Tuesday seems to be the day. The Day of Reckoning, maybe. On that day we'll know, for sure if we don't already, what this Gustav fellow has to say to our dear Louisiana. Whether it's really going toward ol' N.O., whether the levees will hold, et cetera.
Of course, I'll be spending the day hopping interviews, probably for about five hours of dancing like a good little monkey in an uncomfortable suit, on 42nd street. You don't think the impending doom of my city might be distracting, do you? Nah, I can't see why that would be a problem at all.
It's raining tonight, as if to remind me. To make sure that I can't forget even for one single second about the potential Atlantian fate. My parents say they aren't leaving. Say they have enough food for like three whole weeks, and plenty for the cats, and bla bla bla. Were they normal people, they'd just take the holiday weekend to visit their friend in Huntsville anyway. Storm comes? Already safely out of harm's way. Storm doesn't come? Spent a nice weekend with their friend in Alabama.
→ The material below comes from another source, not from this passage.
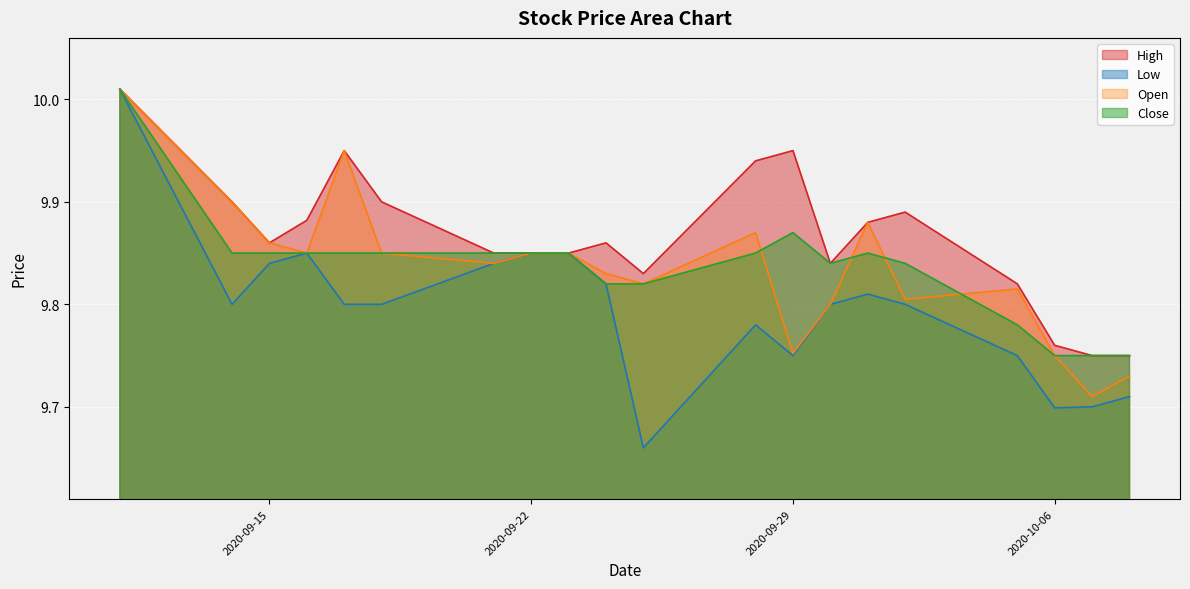

True or false: Close and Low intersect in this chart.

False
Winners all around.
But noooo, they're the people who grow vaguely catatonic at the idea of going anywhere past their very small bubble of comfort, which basically includes places of work, the grocery store, and the bank. I swear, if I just had a family that could take care of themselves, I'd lead a much more relaxed life. At least I don't have to worry about my sister for this one, though when I spoke briefly with her tonight she mentioned something about a boyfriend - always something to investigate.
It is so bizarre to be on this side - the sitting and waiting to see what happens side, rather than the oh shit let's get the car packed did you make the reservations side. That side, while not particularly enviable, does at least keep a person busy. This one... is spookily like reliving the endless hours of watching television during evacuation limbo. It sucks. Really, I think the only good or even OK side is the "this isn't happening" side. Parallel universe, anyone?
I should try to get some sleep, but I really just don't see it happening.